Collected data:
• • • •
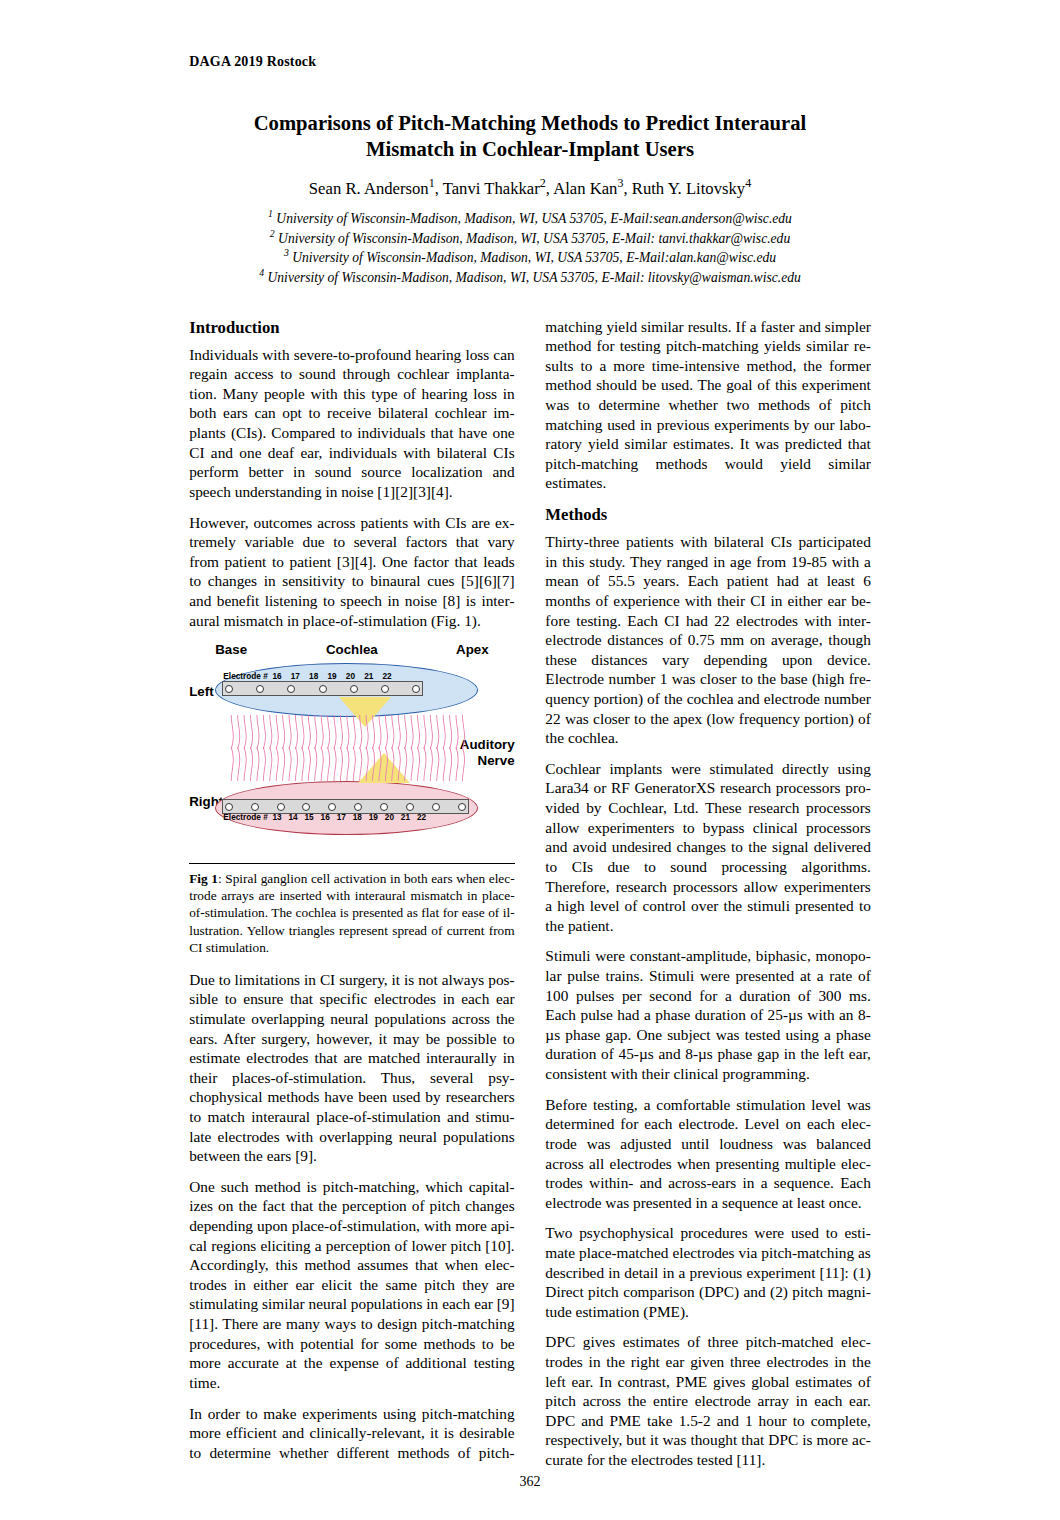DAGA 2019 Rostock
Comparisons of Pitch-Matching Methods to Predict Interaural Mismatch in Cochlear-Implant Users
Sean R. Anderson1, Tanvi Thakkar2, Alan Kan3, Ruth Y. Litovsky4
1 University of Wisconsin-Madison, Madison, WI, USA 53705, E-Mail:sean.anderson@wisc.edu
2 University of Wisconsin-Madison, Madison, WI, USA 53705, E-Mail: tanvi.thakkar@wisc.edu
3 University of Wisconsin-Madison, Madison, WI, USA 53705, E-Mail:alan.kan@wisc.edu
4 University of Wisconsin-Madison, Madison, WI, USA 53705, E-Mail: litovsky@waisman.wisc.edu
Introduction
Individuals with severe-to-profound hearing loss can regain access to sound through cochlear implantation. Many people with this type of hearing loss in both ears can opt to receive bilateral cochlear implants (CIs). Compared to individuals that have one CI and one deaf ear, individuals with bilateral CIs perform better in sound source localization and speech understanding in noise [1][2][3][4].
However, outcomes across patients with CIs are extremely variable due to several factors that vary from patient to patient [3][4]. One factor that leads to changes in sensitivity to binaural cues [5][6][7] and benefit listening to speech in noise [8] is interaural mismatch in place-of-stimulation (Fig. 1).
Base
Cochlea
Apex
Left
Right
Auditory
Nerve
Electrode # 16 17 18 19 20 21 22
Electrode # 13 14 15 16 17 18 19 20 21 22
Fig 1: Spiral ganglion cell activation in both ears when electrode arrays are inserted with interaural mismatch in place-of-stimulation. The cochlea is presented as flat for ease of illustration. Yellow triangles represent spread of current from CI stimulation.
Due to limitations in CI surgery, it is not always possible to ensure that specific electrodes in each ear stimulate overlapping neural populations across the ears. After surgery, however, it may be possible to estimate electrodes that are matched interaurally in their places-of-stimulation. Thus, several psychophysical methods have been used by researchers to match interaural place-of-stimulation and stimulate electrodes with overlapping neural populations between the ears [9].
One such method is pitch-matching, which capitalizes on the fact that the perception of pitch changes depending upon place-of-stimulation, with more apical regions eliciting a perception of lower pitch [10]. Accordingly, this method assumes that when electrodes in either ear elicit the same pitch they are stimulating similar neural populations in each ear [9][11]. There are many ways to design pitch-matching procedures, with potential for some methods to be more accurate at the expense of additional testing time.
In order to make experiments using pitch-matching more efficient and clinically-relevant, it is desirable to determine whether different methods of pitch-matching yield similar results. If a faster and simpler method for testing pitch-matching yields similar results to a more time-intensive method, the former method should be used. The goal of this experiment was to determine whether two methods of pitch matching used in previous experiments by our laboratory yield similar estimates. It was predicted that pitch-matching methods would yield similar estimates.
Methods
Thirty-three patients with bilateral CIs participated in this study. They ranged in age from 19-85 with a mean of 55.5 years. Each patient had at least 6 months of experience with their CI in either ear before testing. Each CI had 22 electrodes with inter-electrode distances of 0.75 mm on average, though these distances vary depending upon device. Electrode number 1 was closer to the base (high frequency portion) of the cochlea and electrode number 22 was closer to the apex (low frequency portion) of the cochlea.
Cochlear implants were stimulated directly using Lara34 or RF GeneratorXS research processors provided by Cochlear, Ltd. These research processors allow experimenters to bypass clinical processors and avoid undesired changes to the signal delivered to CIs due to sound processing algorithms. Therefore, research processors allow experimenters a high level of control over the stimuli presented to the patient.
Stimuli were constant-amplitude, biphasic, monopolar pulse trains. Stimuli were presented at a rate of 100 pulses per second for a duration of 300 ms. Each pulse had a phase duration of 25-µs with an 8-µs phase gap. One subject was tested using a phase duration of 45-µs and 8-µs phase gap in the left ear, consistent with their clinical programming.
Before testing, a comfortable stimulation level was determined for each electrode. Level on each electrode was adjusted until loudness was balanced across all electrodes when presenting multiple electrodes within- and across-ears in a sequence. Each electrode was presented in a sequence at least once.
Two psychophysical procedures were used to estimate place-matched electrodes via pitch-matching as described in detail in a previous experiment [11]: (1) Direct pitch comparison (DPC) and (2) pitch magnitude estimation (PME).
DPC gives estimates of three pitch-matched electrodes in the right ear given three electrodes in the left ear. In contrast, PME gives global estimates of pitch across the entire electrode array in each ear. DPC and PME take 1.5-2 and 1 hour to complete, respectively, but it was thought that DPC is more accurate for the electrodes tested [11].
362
• • • •
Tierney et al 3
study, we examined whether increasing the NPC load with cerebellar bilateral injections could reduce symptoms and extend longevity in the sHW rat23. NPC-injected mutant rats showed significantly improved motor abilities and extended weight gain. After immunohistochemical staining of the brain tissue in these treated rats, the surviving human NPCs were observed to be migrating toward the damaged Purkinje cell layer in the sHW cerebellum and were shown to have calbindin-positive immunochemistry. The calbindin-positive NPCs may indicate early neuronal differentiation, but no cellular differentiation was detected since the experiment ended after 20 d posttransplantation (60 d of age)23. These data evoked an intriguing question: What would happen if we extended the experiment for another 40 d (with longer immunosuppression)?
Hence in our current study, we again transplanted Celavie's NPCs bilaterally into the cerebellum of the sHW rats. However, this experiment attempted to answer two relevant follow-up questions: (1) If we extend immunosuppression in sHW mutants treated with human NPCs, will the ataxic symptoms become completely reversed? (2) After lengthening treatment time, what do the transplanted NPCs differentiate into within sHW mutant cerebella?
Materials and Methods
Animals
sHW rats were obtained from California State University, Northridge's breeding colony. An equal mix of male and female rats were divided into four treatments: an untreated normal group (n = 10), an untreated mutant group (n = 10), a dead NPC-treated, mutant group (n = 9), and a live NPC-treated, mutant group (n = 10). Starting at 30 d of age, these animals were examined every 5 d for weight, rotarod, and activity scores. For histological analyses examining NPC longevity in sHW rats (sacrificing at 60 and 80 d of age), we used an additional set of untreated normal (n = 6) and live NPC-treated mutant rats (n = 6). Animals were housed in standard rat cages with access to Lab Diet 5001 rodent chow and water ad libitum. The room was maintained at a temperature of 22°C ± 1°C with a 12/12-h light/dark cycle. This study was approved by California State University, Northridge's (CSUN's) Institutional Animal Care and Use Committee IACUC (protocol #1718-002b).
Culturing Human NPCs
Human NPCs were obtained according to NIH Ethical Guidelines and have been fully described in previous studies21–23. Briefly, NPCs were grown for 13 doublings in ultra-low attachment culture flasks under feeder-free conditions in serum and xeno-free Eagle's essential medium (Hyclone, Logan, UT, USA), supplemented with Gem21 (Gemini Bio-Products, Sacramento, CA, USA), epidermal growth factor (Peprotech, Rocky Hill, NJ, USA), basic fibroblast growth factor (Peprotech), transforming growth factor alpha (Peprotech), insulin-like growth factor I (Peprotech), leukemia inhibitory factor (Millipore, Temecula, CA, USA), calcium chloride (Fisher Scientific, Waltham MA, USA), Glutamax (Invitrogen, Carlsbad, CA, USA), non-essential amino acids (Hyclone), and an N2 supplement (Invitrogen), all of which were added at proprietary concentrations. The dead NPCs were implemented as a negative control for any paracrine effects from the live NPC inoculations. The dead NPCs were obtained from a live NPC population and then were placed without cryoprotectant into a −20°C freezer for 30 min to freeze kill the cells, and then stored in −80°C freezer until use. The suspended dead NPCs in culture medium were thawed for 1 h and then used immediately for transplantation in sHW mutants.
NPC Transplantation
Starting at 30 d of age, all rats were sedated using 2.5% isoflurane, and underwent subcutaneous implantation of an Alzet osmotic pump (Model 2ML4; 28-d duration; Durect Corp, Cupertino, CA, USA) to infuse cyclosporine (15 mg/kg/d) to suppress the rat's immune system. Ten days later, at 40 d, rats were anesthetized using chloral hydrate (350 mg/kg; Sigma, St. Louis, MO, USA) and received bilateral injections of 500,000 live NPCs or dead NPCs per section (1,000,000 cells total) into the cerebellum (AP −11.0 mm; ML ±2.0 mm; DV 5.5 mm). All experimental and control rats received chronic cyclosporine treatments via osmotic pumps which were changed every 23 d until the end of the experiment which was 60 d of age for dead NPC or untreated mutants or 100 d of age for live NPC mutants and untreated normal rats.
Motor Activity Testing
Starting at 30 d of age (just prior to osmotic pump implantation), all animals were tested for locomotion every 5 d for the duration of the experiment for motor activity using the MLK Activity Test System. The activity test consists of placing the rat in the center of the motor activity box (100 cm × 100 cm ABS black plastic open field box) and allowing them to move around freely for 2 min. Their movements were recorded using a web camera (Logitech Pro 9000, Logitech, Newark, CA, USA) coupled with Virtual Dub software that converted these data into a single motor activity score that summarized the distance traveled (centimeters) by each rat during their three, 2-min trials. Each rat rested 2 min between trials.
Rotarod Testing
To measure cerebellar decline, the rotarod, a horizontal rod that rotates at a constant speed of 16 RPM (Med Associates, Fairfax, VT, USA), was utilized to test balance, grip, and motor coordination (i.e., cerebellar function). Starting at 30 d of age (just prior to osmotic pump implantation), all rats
• • • •
# What you have to do:
Which lines above run from the one containing "min between trials." to the one containing "Rotarod Testing"? Give them again exactly, both ends included.

# Answer space:
Starting at 30 d of age (just prior to osmotic pump implantation), all animals were tested for locomotion every 5 d for the duration of the experiment for motor activity using the MLK Activity Test System. The activity test consists of placing the rat in the center of the motor activity box (100 cm × 100 cm ABS black plastic open field box) and allowing them to move around freely for 2 min. Their movements were recorded using a web camera (Logitech Pro 9000, Logitech, Newark, CA, USA) coupled with Virtual Dub software that converted these data into a single motor activity score that summarized the distance traveled (centimeters) by each rat during their three, 2-min trials. Each rat rested 2 min between trials.
Rotarod Testing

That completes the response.